Маша удивлялась сама себе. До сих пор она никогда не атаковала понравившихся ей мужчин. А тут себя уговаривает, будто в ее привычках проявлять бурную активность или нескромную настойчивость. Но Семен ей очень нравился, и с каждым днем все больше. Это было совсем не то чувство, которое она испытывала к своему экс-жениху Сергею. Тогда ей хотелось доказать себе, да и окружающим, что она ничем не хуже Ани. И стоит ей проявить некоторую настойчивость, недоступный Сергей, который так ей нравился в подростковом возрасте, да и в юности тоже, обратит на нее внимание и оценит ее достоинства, предложив руку и сердце. Она просто окружила его вниманием и заботой, не делая никаких намеков, и Сережка, истосковавшись по семейной жизни, сам сделал ей предложение. А потом так же легко сбежал от нее с Аней, стоило только той поманить его пальчиком. Ну и ладно, бог с ним, не очень-то и хотелось. Зато благодаря такому замысловатому зигзагу в ее жизни появился замечательный парень, этот удивительный Семен. Так что спасибо Сережке и Анечке. Надо будет их поблагодарить при случае.
— О чем вы думаете? — полюбопытствовал Семен, наблюдая, как живое лицо Маши менялось по мере того, как в ее голове проносились какие-то небезынтересные для него мысли.

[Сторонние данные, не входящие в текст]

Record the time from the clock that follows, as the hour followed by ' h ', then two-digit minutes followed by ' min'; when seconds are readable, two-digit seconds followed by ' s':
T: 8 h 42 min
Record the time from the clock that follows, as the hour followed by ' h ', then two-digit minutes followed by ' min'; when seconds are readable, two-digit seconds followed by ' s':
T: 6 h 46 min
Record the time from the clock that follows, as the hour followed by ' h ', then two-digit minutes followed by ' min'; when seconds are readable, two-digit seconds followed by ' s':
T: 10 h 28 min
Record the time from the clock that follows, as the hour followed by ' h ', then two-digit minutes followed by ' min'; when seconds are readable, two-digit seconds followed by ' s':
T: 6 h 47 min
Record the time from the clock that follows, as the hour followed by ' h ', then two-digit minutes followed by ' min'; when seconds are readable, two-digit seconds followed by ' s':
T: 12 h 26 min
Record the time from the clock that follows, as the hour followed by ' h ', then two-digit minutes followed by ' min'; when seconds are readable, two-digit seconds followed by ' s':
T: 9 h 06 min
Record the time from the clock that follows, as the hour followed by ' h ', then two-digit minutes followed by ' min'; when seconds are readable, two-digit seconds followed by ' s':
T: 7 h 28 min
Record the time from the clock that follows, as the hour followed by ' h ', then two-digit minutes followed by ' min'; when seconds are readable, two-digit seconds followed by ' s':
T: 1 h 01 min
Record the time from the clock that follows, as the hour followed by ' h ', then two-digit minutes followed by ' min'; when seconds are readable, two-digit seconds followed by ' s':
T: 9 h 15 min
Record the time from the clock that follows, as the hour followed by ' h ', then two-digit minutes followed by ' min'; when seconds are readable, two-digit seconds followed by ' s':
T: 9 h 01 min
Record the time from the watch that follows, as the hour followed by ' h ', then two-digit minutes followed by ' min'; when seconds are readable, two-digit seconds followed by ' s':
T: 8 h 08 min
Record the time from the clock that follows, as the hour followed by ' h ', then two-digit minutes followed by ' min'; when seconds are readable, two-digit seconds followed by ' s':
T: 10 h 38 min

— А это моя тайна, — улыбнулась она. — Вы не обращайте внимания, когда я вдруг умолкаю и задумываюсь. Это одна из самых неудобных моих привычек. Если я задумываюсь, то могу так погрузиться в свои мысли, что в метро пропускаю нужную станцию, дома забываю, за чем пришла на кухню, теряю вещи, а потом ищу их по полгода. Кстати, в последнее время они находятся сами! — похвасталась она.
— Это как? — Семен улыбался, слушая Машу. Вот ведь фантазерка! Совсем еще девчонка!
— А так: раньше я их искала, искала, все перерывала. И никакого толку. Никогда не находила. А теперь даже и не ищу. Они сами под руку попадаются. Как заговоренные. Мне всегда так интересно бывает следить за этим. Иногда думаю — что это какое-то колдовство. Вот только чье? — Она искоса посмотрела на Семена. Он же экстрасенс и, наверное, знает и про колдовство, и про многое другое, что не поддается логическому объяснению. Вот бы расспросить его. Но она не решалась задавать вопросы, а сам Семен никогда не заговаривал об этом.
Наконец свет в зале погас, публика затихла. Семен не в первый раз слушал оперу «Макбет». Когда-то в классическом исполнении опера показалась ему скучной, излишне помпезной. Но в «Геликоне» несколько лет назад ее поставил французский режиссер, вставив в классический сюжет знакомые для отечественного зрителя забавные реалии, которые вызывали неизменный смех в зале. В напряженный пафосный момент стража, в ожидании нового правителя, чистила ковровые дорожки зубными щетками, и зал покатывался от смеха. Семен с удовольствием наблюдал за публикой и сам веселился вместе со всеми. Машу он пригласил на эту оперу, потому что хотел поделиться с ней своим открытием. В «Макбете» его завораживала шекспировская тема силы рока, борьба темных и светлых сил, предсказания судьбы. Первобытные страхи, сомнения, раскаяние были известны королям и в шекспировские времена, и раньше. Семену казалось, что тогда страдания были откровеннее и сильнее. И он, как мальчишка, замирал от страха и ужаса вместе с героями оперы, никому в этом не признаваясь.
После спектакля Семен и Маша решили подождать Марка. На это требовалось некоторое время — пока он переоденется, уложит свой инструмент и выйдет через служебный выход. Наконец Марк вышел, и Семен представил его Маше.
— Давайте отправимся в кафе, — предложил Семен и назвал уже привычное для них с Марком заведение, где они частенько сиживали после спектаклей.